Muse Sonnets 18-126 (Erroneously "Fair Youth")
The speaker in this section of sonnets is exploring his talent, his dedication to his art, and his own soul power. In some sonnets, the speaker addresses his muse, in others he addresses himself, and in others he even addresses the poem itself.
Even though many scholars and critics have traditionally categorized this group of sonnets as the "Fair Youth Sonnets," there is no "fair youth," that is "young man," in these sonnets. There is no person at all in this sequence, with exception of the two problematic sonnets, 108 and 126.
Dark Lady Sonnets 127-154
The final sequence targets an adulterous romance with a woman of questionable character; the term “dark” likely modifies the woman’s character flaws, not her skin tone.

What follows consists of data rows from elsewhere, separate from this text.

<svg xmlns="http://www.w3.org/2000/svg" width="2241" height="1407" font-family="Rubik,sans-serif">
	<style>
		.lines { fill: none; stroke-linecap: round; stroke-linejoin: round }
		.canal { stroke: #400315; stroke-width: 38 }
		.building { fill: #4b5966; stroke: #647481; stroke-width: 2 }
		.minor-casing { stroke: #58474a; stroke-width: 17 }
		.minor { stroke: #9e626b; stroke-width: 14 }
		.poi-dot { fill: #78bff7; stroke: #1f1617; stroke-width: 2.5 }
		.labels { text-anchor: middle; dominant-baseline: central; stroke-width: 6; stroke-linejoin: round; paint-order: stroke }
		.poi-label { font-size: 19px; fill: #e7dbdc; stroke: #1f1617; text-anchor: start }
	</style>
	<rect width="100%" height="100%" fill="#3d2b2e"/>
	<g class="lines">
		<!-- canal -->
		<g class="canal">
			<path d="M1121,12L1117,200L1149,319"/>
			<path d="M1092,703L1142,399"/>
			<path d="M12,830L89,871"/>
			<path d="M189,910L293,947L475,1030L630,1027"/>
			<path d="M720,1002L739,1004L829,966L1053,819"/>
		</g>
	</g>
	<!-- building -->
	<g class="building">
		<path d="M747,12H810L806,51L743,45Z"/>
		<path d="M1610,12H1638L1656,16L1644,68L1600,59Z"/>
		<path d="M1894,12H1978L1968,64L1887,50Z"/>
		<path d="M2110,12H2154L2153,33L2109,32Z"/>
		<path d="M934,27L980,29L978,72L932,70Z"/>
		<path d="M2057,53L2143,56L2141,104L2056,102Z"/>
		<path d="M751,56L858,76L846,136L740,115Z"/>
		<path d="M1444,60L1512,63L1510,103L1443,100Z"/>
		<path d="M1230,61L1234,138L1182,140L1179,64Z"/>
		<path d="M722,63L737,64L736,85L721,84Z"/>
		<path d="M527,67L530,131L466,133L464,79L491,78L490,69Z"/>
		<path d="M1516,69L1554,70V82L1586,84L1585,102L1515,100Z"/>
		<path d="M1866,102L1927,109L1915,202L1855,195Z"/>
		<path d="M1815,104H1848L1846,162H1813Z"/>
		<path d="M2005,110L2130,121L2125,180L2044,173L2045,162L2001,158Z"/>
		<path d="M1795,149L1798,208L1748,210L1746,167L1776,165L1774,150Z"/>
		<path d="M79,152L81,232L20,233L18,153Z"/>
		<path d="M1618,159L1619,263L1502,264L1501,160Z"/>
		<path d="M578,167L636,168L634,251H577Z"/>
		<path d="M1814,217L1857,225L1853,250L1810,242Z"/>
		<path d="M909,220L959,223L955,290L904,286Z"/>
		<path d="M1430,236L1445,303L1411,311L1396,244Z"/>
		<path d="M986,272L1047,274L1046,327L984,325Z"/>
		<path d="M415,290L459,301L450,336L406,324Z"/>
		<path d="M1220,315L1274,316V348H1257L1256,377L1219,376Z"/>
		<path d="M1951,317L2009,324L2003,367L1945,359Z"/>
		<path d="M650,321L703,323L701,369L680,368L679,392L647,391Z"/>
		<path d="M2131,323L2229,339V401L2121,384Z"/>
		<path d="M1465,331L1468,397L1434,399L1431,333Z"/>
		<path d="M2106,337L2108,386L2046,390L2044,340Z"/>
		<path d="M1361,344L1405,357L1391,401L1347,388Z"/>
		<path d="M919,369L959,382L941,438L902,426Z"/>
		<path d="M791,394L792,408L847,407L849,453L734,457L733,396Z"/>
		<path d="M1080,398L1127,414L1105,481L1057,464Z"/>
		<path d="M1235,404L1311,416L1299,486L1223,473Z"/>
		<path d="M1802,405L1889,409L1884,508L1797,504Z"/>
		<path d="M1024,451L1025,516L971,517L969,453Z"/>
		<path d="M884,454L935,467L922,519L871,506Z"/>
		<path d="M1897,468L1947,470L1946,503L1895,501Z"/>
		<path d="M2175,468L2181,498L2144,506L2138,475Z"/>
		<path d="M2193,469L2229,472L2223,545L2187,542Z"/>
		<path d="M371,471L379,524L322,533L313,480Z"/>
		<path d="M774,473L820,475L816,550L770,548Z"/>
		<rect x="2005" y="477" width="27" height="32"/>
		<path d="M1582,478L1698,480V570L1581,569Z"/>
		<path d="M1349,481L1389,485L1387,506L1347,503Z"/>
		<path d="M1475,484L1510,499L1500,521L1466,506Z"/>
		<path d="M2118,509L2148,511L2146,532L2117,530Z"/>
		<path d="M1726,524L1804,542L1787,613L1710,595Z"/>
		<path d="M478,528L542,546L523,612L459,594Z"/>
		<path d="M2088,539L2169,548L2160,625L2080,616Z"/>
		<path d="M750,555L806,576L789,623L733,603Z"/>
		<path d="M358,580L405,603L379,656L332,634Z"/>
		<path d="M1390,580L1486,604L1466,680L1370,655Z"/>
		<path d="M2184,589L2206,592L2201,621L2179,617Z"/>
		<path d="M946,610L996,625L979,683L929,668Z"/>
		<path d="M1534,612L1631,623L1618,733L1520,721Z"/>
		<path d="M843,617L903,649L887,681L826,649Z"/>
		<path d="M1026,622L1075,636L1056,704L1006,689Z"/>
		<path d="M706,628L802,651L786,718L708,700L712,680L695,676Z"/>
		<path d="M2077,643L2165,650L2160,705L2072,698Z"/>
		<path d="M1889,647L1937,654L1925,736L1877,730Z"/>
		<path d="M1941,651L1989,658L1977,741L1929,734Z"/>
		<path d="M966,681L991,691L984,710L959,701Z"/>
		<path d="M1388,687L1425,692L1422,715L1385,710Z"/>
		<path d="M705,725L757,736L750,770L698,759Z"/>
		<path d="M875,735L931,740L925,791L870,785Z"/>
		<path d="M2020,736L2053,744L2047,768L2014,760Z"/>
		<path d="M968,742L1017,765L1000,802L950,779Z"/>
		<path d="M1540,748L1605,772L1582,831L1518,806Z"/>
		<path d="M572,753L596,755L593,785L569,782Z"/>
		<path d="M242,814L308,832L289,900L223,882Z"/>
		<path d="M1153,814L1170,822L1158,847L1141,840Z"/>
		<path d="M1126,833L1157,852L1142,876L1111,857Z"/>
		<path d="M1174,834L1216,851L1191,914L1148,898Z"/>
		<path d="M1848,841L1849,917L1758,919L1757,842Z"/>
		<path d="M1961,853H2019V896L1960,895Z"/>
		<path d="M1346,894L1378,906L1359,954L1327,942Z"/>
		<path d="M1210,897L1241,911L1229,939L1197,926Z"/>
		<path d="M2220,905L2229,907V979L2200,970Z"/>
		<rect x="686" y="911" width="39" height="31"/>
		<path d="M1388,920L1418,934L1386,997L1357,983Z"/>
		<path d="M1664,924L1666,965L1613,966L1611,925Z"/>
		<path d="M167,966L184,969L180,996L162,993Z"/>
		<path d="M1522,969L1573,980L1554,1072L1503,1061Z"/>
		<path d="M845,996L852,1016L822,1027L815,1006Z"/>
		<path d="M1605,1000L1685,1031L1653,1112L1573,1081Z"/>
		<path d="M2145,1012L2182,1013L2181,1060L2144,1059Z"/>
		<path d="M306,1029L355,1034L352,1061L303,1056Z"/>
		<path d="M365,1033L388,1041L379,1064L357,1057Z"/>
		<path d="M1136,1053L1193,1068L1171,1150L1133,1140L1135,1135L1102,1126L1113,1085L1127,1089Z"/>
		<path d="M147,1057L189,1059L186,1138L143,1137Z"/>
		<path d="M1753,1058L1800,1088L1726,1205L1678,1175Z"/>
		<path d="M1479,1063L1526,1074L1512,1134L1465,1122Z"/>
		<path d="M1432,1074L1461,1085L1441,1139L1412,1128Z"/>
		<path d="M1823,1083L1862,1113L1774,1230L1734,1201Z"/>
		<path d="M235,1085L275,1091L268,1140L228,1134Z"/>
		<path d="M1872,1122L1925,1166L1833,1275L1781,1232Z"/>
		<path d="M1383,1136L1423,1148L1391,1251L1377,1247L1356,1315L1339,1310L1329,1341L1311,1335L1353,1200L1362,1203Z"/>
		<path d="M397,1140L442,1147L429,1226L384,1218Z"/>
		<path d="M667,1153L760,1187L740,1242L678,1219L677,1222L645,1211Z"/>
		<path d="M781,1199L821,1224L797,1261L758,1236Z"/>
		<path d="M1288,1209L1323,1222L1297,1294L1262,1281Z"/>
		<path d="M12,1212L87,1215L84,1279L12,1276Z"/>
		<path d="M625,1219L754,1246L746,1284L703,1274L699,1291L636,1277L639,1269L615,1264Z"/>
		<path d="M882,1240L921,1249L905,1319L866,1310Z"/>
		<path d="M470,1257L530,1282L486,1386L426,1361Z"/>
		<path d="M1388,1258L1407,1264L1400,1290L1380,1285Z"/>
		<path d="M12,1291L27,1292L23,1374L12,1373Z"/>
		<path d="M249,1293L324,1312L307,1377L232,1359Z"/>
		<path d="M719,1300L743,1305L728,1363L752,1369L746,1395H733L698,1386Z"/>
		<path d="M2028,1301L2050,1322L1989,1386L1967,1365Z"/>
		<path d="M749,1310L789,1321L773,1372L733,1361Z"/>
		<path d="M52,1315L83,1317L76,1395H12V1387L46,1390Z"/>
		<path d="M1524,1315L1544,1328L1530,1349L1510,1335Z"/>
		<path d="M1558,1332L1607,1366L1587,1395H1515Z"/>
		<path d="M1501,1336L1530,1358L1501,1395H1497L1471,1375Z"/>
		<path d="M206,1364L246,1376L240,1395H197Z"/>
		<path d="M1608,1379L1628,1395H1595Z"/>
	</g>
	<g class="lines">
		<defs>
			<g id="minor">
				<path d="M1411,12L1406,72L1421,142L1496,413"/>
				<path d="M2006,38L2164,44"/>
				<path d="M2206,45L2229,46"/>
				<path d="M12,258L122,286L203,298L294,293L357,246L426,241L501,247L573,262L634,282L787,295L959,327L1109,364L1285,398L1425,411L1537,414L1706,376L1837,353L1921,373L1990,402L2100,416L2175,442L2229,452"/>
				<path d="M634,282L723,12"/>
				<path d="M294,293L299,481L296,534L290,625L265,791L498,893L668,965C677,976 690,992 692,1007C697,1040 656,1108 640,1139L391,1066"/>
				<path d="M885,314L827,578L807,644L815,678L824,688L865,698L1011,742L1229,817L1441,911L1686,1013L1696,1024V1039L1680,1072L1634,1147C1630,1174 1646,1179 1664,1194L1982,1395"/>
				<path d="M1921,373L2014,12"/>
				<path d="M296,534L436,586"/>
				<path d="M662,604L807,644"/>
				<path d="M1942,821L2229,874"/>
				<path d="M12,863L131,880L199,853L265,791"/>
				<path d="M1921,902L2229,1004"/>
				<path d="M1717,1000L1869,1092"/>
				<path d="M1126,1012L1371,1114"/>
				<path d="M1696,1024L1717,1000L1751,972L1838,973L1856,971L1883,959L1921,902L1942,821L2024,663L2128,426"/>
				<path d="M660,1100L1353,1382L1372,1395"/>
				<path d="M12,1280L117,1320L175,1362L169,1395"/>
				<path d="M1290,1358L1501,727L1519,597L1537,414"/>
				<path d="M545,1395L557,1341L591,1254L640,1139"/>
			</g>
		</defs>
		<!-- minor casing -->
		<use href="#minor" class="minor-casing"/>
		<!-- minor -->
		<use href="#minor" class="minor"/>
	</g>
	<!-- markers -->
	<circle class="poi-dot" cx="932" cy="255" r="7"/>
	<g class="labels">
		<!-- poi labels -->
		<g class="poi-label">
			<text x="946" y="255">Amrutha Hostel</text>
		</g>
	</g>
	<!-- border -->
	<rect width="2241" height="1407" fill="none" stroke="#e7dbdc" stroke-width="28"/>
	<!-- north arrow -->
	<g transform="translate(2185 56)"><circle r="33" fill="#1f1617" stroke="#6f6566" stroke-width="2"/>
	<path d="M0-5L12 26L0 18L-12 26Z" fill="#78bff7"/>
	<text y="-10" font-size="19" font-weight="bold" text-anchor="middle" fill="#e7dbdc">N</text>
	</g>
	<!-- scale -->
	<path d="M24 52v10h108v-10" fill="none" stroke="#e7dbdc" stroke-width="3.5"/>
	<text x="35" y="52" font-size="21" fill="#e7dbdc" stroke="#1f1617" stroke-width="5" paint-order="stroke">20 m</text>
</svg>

Two Problematic Sonnets: 108 and 126
Sonnet 108 and 126 present a problem in categorization. While most of the sonnets in the "Muse Sonnets" do focus on the poet's musings about his writing talent and do not focus on a human being, sonnets 108 and 126 are speaking to a young man, respectively calling him "sweet boy" and "lovely boy."
Sonnet 126 presents an additional problem: it is not technically a "sonnet," because it features six couplets, instead of the traditional three quatrains and a couplet.
The themes of sonnets 108 and 126 would better categorize with the "Marriage Sonnets" because they do address a "young man." It is likely that sonnets 108 and 126 are at least partially responsible for the erroneous labeling of the "Muse Sonnets" as the "Fair Youth Sonnets" along with the claim that those sonnets address a young man.
While most scholars and critics tend to categorize the sonnets into the three-themed schema, others combine the "Marriage Sonnets" and the "Fair Youth Sonnets" into one group of "Young Man Sonnets." This categorization strategy would be accurate if the "Muse Sonnets" actually addressed a young man, as only the "Marriage Sonnets" do.